Quant à la condition d'envoyer deux ensembles de documents originaux à la banque et au transitaire – cela ne vise pas à faciliter le vol de biens, mais c'est une exigence standard acceptée dans le monde commercial. Il a également été soutenu que toutes les conditions commerciales du crédit documentaire, y compris le type de marchandises, leur quantité, leurs dates de livraison, etc., ont été déterminées selon les exigences du client, Haim Buchris, dans le cadre de l'accord conclu avec le fournisseur. L'exigence de spécifier les dates de livraison et le nombre d'expéditions a été faite sur la base de considérations purement commerciales et commerciales.
Même lors des dates de présentation des documents et d'expiration de la lettre de crédit, la défense ne trouve aucun défaut, car ce sont des dates raisonnables acceptées dans le monde du commerce international. Des choses similaires ont également été dites concernant la condition qui exige que tous les documents d'expédition soient envoyés en même temps – alors que, selon la défense, il s'agit d'une condition raisonnable et acceptable et non trompeuse ou trompeuse.

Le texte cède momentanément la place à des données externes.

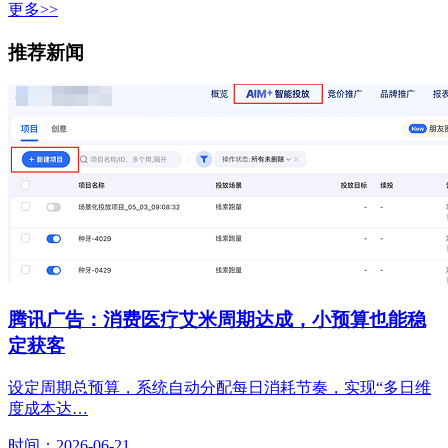
更多>>
推荐新闻
腾讯广告：消费医疗艾米周期达成，小预算也能稳
定获客
设定周期总预算，系统自动分配每日消耗节奏，实现“多日维
度成本达…
时间：2026-06-21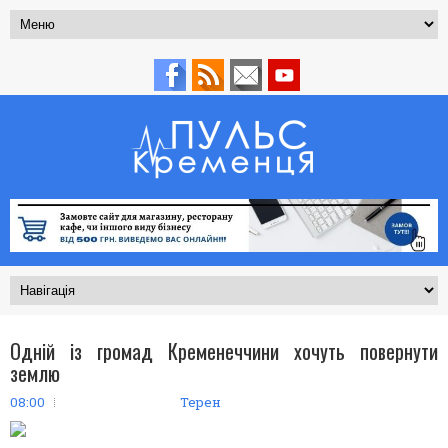
Одній із громад Кременеччини хочуть повернути
землю
08:00
Терен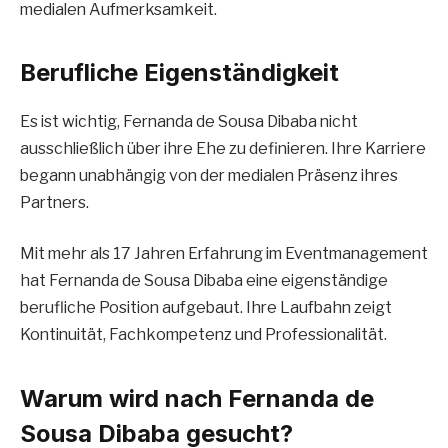
medialen Aufmerksamkeit.
Berufliche Eigenständigkeit
Es ist wichtig, Fernanda de Sousa Dibaba nicht
ausschließlich über ihre Ehe zu definieren. Ihre Karriere
begann unabhängig von der medialen Präsenz ihres
Partners.
Mit mehr als 17 Jahren Erfahrung im Eventmanagement
hat Fernanda de Sousa Dibaba eine eigenständige
berufliche Position aufgebaut. Ihre Laufbahn zeigt
Kontinuität, Fachkompetenz und Professionalität.
Warum wird nach Fernanda de
Sousa Dibaba gesucht?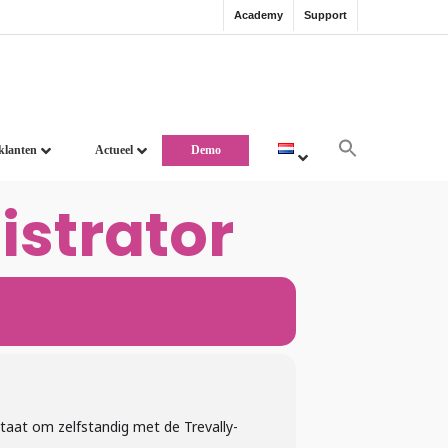
Academy
Support
klanten
Actueel
Demo
istrator
staat om zelfstandig met de Trevally-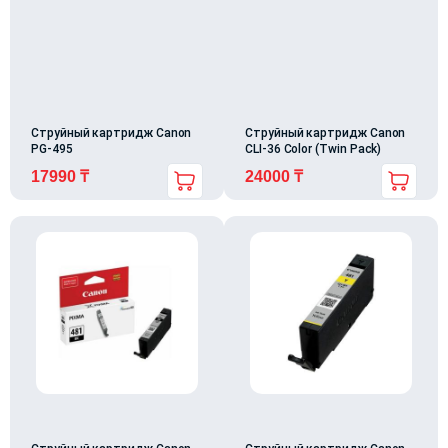
Струйный картридж Canon
Струйный картридж Canon
PG-495
CLI-36 Color (Twin Pack)
17990
₸
24000
₸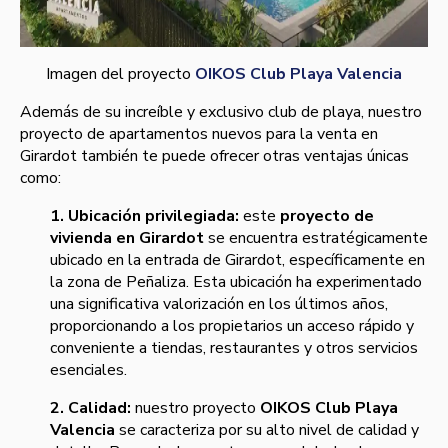
Imagen del proyecto
OIKOS Club Playa Valencia
Además de su increíble y exclusivo club de playa, nuestro
proyecto de apartamentos nuevos para la venta en
Girardot también te puede ofrecer otras ventajas únicas
como:
1. Ubicación privilegiada:
este
proyecto de
vivienda en Girardot
se encuentra estratégicamente
ubicado en la entrada de Girardot, específicamente en
la zona de Peñaliza. Esta ubicación ha experimentado
una significativa valorización en los últimos años,
proporcionando a los propietarios un acceso rápido y
conveniente a tiendas, restaurantes y otros servicios
esenciales.
2. Calidad:
nuestro proyecto
OIKOS Club Playa
Valencia
se caracteriza por su alto nivel de calidad y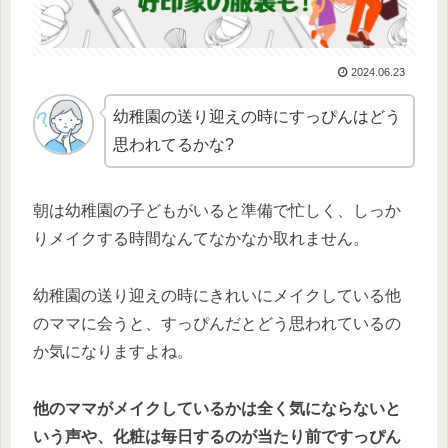
2024.06.23
幼稚園の送り迎えの時にすっぴんはどう
思われてるかな?
朝は幼稚園の子どもがいると準備で忙しく、しっか
りメイクする時間なんてなかなか取れません。
幼稚園の送り迎えの時にきれいにメイクしている他
のママに会うと、すっぴんだとどう思われているの
か気になりますよね。
他のママがメイクしているかは全く気にならないと
いう声や、化粧は毎日するのが当たり前ですっぴん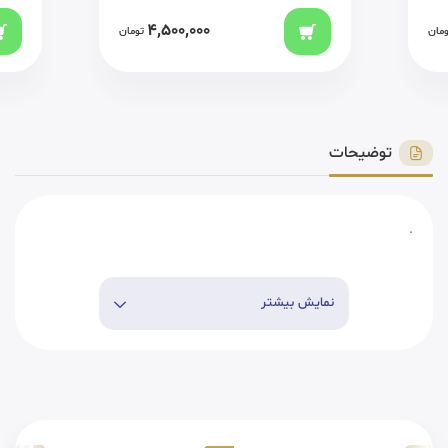
4,500,000
ومان
تومان
توضیحات
.
نمایش بیشتر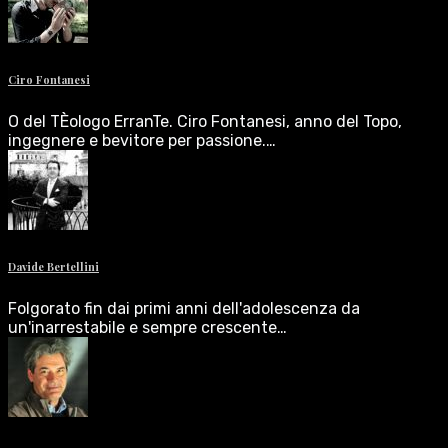
Ciro Fontanesi
O del TÈologo ErranTe. Ciro Fontanesi, anno del Topo,
ingegnere e bevitore per passione.…
Davide Bertellini
Folgorato fin dai primi anni dell'adolescenza da
un'inarrestabile e sempre crescente…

La désignation des ports de départ et d'arrivée fut déterminée par Buchris lui-même, sur la base de considérations commerciales et commerciales.
La défense n'accepte pas l'argument de l'accusation selon lequel le prévenu 1 aurait implanté des noms dans la lettre de crédit contenant des fautes d'orthographe et diverses fautes typographiques, afin de permettre l'évitement du paiement des biens. Dans ce contexte, il a été soutenu que des erreurs purement techniques ne devraient pas entraîner l'annulation de la lettre de crédit, sauf s'il s'agit d'une perturbation matérielle du nom du fournisseur ou du nom du port, des détails qui doivent être exacts et exempts d'erreurs.
En résumé, la défense soutient que tous les termes figurant dans le crédit documentaire étaient logiques et découlaient de motifs commerciaux, financiers et non frauduleux.
Le témoignage d'Aharon Calderon, qui indique prima facie que le défendeur 1 lui avait promis d'insérer des réserves dans les lettres de crédit, n'indique aucune intention frauduleuse. L'intention du défendeur était de protéger Calderón, qui était le financier de la transaction. En effet, le défendeur 1 a promis à Calderon qu'il créerait un mécanisme de défense pour lui, garantissant qu'il ne serait pas obligé de payer au fournisseur sans recevoir son argent du client.